Source passage
---*---
Case Name: Bracht v. Connell et al., Appellants
Court: Supreme Court of Pennsylvania
Jurisdiction: Pennsylvania
Decision Date: 1933-12-08
Citations: 313 Pa. 397
Docket Number: Appeal, No. 189
Parties: Bracht v. Connell et al., Appellants.
Judges: Before Frazer, C. J., Simpson, Kephart, Schaefer, Maxey, Drew and Linn, JJ.
Reporter: Pennsylvania State Reports
Volume: 313
Pages: 397–407

Head Matter:
Bracht v. Connell et al., Appellants.
December 8, 1933:
Argued September 27, 1933.
Before Frazer, C. J., Simpson, Kephart, Schaefer, Maxey, Drew and Linn, JJ.
Frank J. Thomas and Albert L. Thomas, for appellants.
Alexander B. Jobson, with him Edmond O. Breene, for appellee.

Opinion:
Opinion by
Mr. Justice Kephart,
Appellants, Connell and Laub, and appellee, Bracht, in 1921 associated themselves by parol agreement as general partners under the firm name of Connell, Laub & Bracht, for the purpose of carrying on a road construction business. Between 1922 and 1925, contracts involving more than two million dollars were obtained and completed in Pennsylvania, and much work was done in other places. In the year 1925, contracts involving more than $650,000 were procured in the name of and completed by the partnership.
In the early part of 1925, appellants and appellee began to draw apart — differences arose; it was more difficult to secure common effort. Questions as to whether bids were to be made in the name of the partnership or for the advantage of a single partner were raised. The partnership had become irksome.
About August 1, 1925, appellants, without the knowledge of appellee, but with the use of firm funds, bid upon and obtained a large contract in West Virginia for building a hard surfaced road. When appellee learned of this, he insisted that it belonged to the partnership, but •appellants refused him any participation therein. On August 10, 1925, after a conference, the partnership theretofore existing was dissolved by verbal notice from appellants to appellee. Appellants wanted a division of the partnership equipment and assests, and the next day the partners met and divided all the equipment among themselves except that necessary, to complete other jobs (Clarion and Crawford Counties) then under contract. Later the equipment used there was divided, but at no time was there a full distribution of other assets of the firm. Checks, however, were drawn on firm funds to then equalize the accounts, and it was agreed that as other funds came to hand, sufficient should be retained to meet any obligations arising out of the Clarion and Crawford County road contracts, and the balance should be divided equally among the partners. In this way some $30,000 belonging to the partnership was procured by appellee, and not divided though de posited in the name of the former partnership and for its benefit.
Appellants, from and after August 10th, proceeded to perform the contract for the construction of the road in West Virginia. Their consistent refusal to permit appellee to have any part in the work or the prospective profit to be realized, precipitated the present controversy. On appellee's bill for accounting the chancellor decreed that the West Virginia contract was an asset of the old partnership and appellee was entitled to an accounting and a distribution of a proper proportion of any profits therefrom. An accounting was made of this and other contracts not settled prior to August 10th. The result being adverse to appellants, this appeal followed.
---*---
Collected material
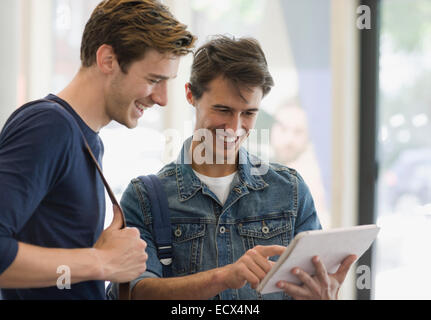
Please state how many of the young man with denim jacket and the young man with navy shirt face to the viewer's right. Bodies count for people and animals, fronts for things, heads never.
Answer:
---*---
Problem 1
Extract everything in the court opinion from "Judges: Before Frazer, C." down to "Breene, for appellee.".
Problem 2
Answer these questions from the court opinion:
(a) In what year did the three partners form their partnership?
(b) On what date was the partnership dissolved?
(c) Who appeared for the appellee?
Problem 3
In one to three sentences, explain what the court opinion says brought about the present controversy.
The lines after the court opinion are separate material.

Exercise result 1
Judges: Before Frazer, C. J., Simpson, Kephart, Schaefer, Maxey, Drew and Linn, JJ.
Reporter: Pennsylvania State Reports
Volume: 313
Pages: 397–407

Head Matter:
Bracht v. Connell et al., Appellants.
December 8, 1933:
Argued September 27, 1933.
Before Frazer, C. J., Simpson, Kephart, Schaefer, Maxey, Drew and Linn, JJ.
Frank J. Thomas and Albert L. Thomas, for appellants.
Alexander B. Jobson, with him Edmond O. Breene, for appellee.

Exercise result 2
(a) 1921
(b) August 10, 1925
(c) Alexander B. Jobson, with Edmond O. Breene

Exercise result 3
The appellants went ahead with the West Virginia road contract after August 10 and consistently refused to let the appellee have any part in the work. They also refused him any share in the profit it was expected to bring.